Über die Strategie jeglicher Notenbanker darf man durchaus geteilter Meinung sein. Ob die Fed unter Alan Greenspan durch die extreme Niedrigzins-Phase die Übernahme-Exzesse der Hedgefonds und die Krediteskapaden im Subprime-Bereich ursächlich heraufbeschworen hat oder die EZB tatsächlich gut beraten wäre, die Leitzinsen zeitnah zu senken, um Druck vom Euro zu nehmen – es darf diskutiert werden. Und die Milliardenspritzen für den Geldmarkt waren vielleicht wirklich ein wenig früh – aus therapeutischen Gründen hätte man durchaus einige der wildesten Zocker erst über die Klinge springen lassen und Karrieren beenden können, bevor der Geldhahn aufgedreht wurde.

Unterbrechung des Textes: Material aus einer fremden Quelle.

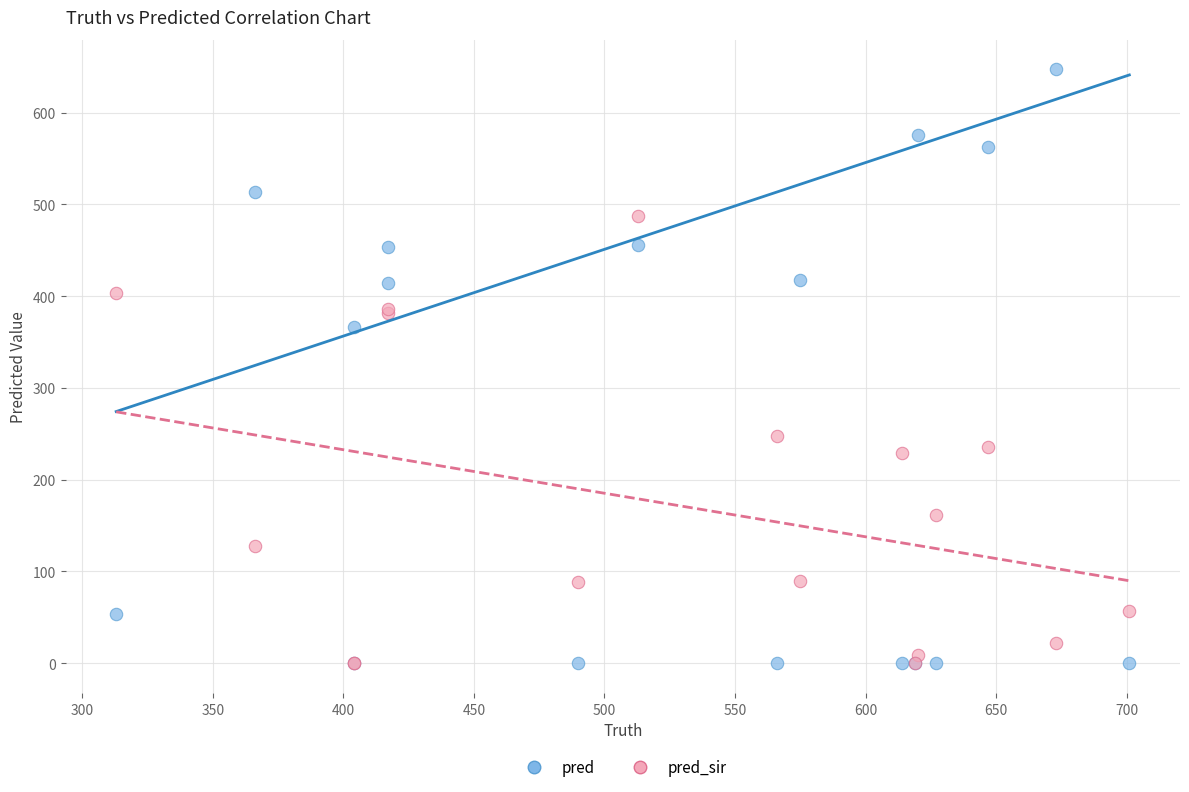

What are all the series names shown in the legend?

pred, pred_sir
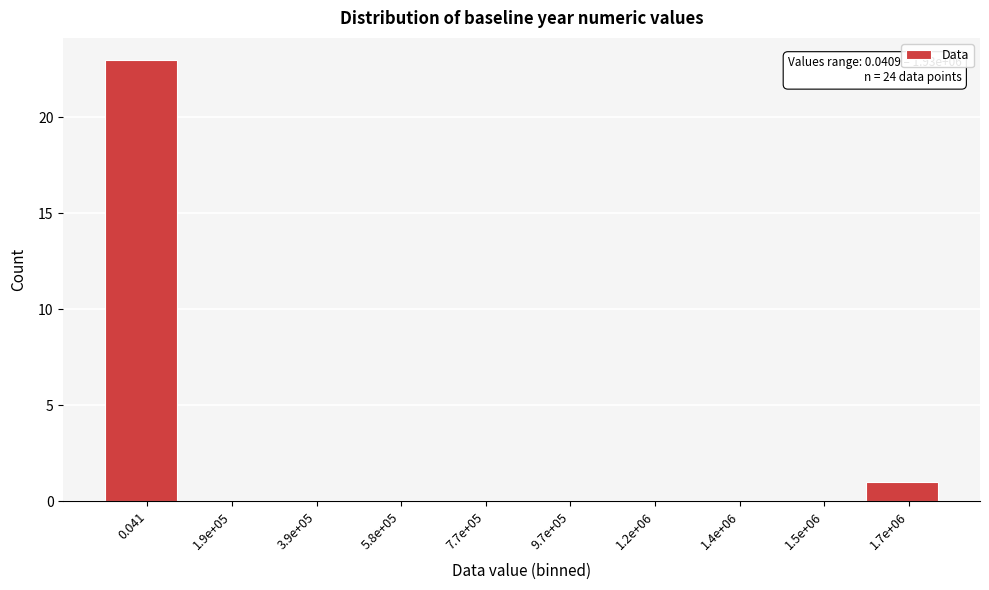

Reading right to left, what are all the values shown in this chart?

1.7e+06=1	1.5e+06=0	1.4e+06=0	1.2e+06=0	9.7e+05=0	7.7e+05=0	5.8e+05=0	3.9e+05=0	1.9e+05=0	0.041=23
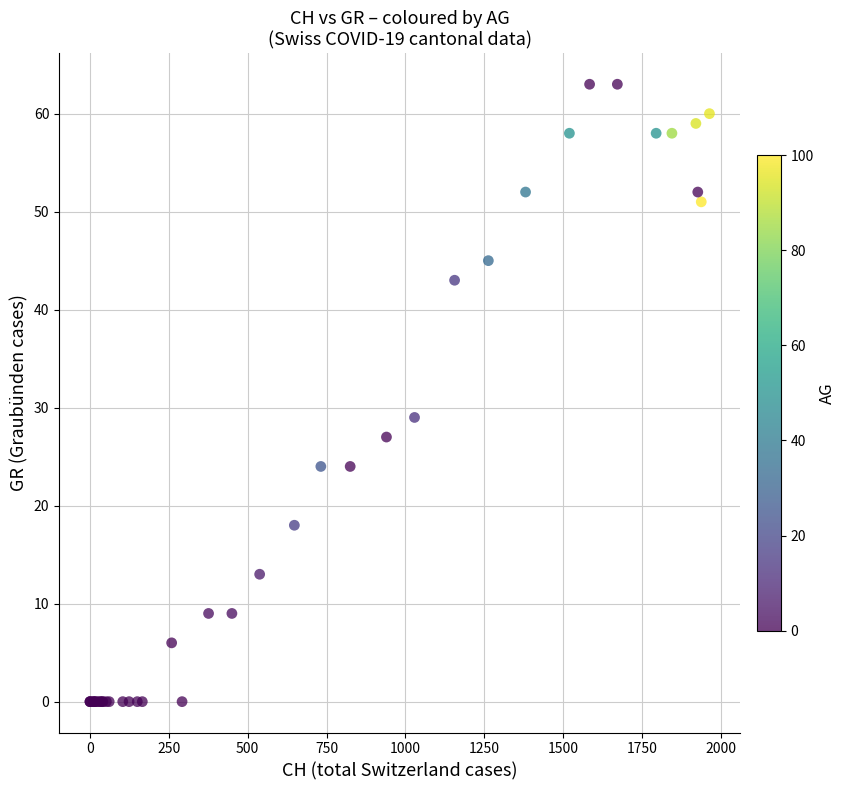

What Y value in the scatter plot is closest to 31?

29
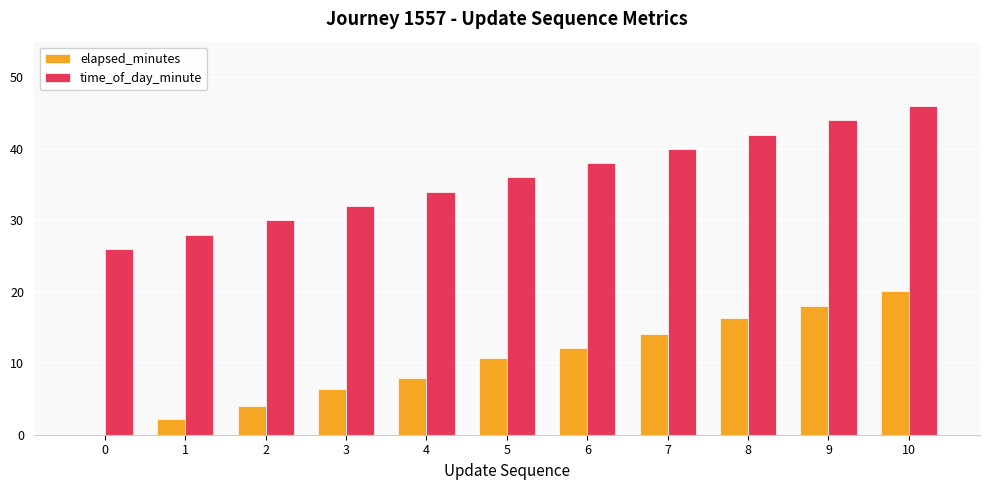

Is it true that time_of_day_minute equals 52.7 at 7?

False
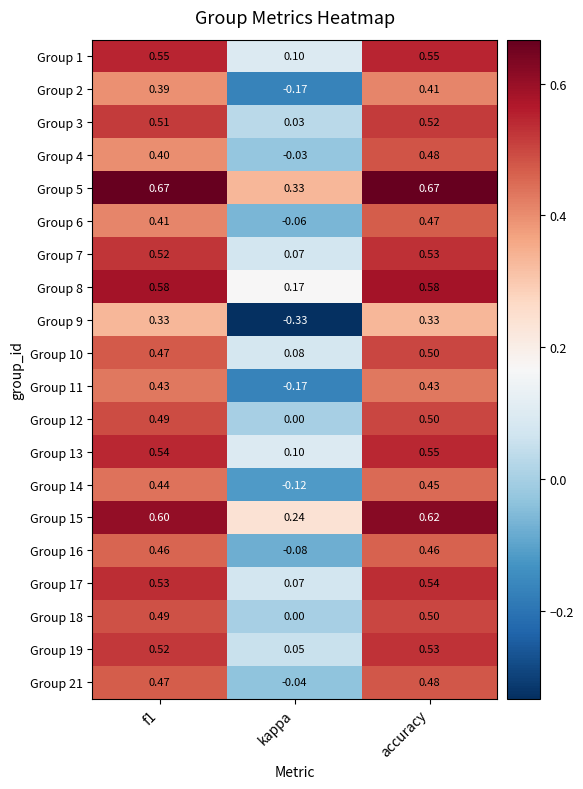

Count the number of categories in the chart.

3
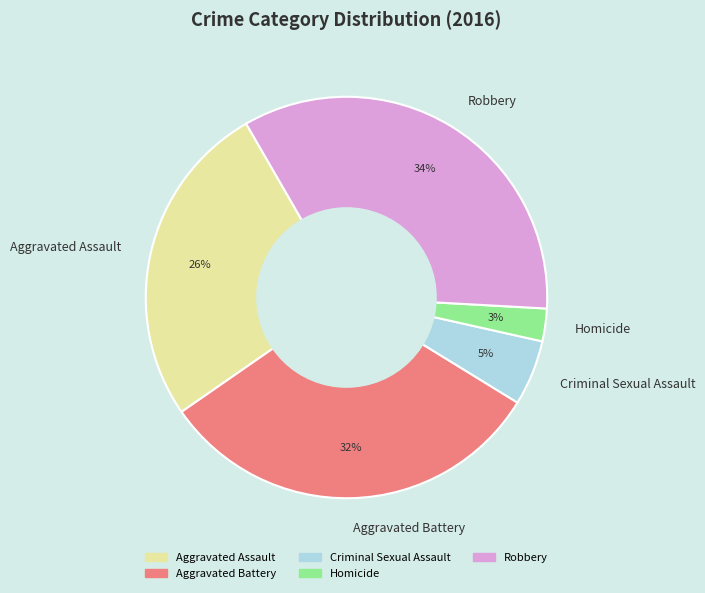

True or false: Robbery accounts for 34% of the total.

True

Dessen allen eingedenk bleibt aber festzuhalten: Die Unabhängigkeit der EZB stellt ein immens hohes Gut dar. Fragen der Zinsen, Geldmengen und Währungsrelationen in die Hand der Politik zu geben bedeutete, die Axt an jegliche Wurzeln vernünftiger Geldpolitik zu legen. Sarkozy weiß, dass er die EZB-Granden nicht unter Druck setzen kann, die Zinsen zu senken, und dass seine Attacken keine Aussicht auf Erfolg besitzen. Dass einer der gewieftesten Machtpolitiker der Gegenwart dergestalt gegen die EZB wettert lässt nichts Gutes für die französischen Staatsfinanzen und die Wirtschaft erahnen. Besitzt Sarkozy Informationen, dass es noch schlechter um die Aussichten bestellt ist als bekannt? Während andernorts von ausgeglichenen Haushalten zumindest geträumt wird, wird die Grande Nation vom Aufschwung nur gestreift. Da verkauft man auch schon mal gerne ein Atomkraftwerk nach Lybien.

Frankreich steht vor tiefen und schmerzhaften Einschnitten, und früher oder später wird die Frage nach den Schuldigen aufkommen. Da kann der amtierende Präsident schlecht den Schwarzen Peter auf seinen Vorgänger und Parteifreund Chirac abwälzen. Die Konservativen sind schon ziemlich lange an der Regierung. Um so wichtiger ist die Suche nach einem Ersatz-Schuldigen, den Sarkozy für sich in der EZB gefunden hat.

Die Zeichen in Frankreich stehen aktuell auf unruhigen Zeiten, Massenprotesten, vielleicht Generalstreiks. Schon diese Unsicherheit wird die Aktien der Unternehmen nicht eben beflügeln. Der  CAC 40 hat im aktuellen Jahresvergleich nur um 9,5 % zugelegt, und nichts deutet darauf hin, dass diese Minderperformance in Bälde durch eine Outperformance getilgt wird. Es wird genau zu beobachten sein, ob Sarkozy Reformen durchsetzen kann und ob die Unternehmen sich in dem Maße fit machen für den globalen Wettbewerb, wie es zum Beispiel in Deutschland geschehen ist. Erst wenn hier Fortschritte oder Durchbrüche zu sehen sind, bieten sich französische Effekten wieder als Investment an.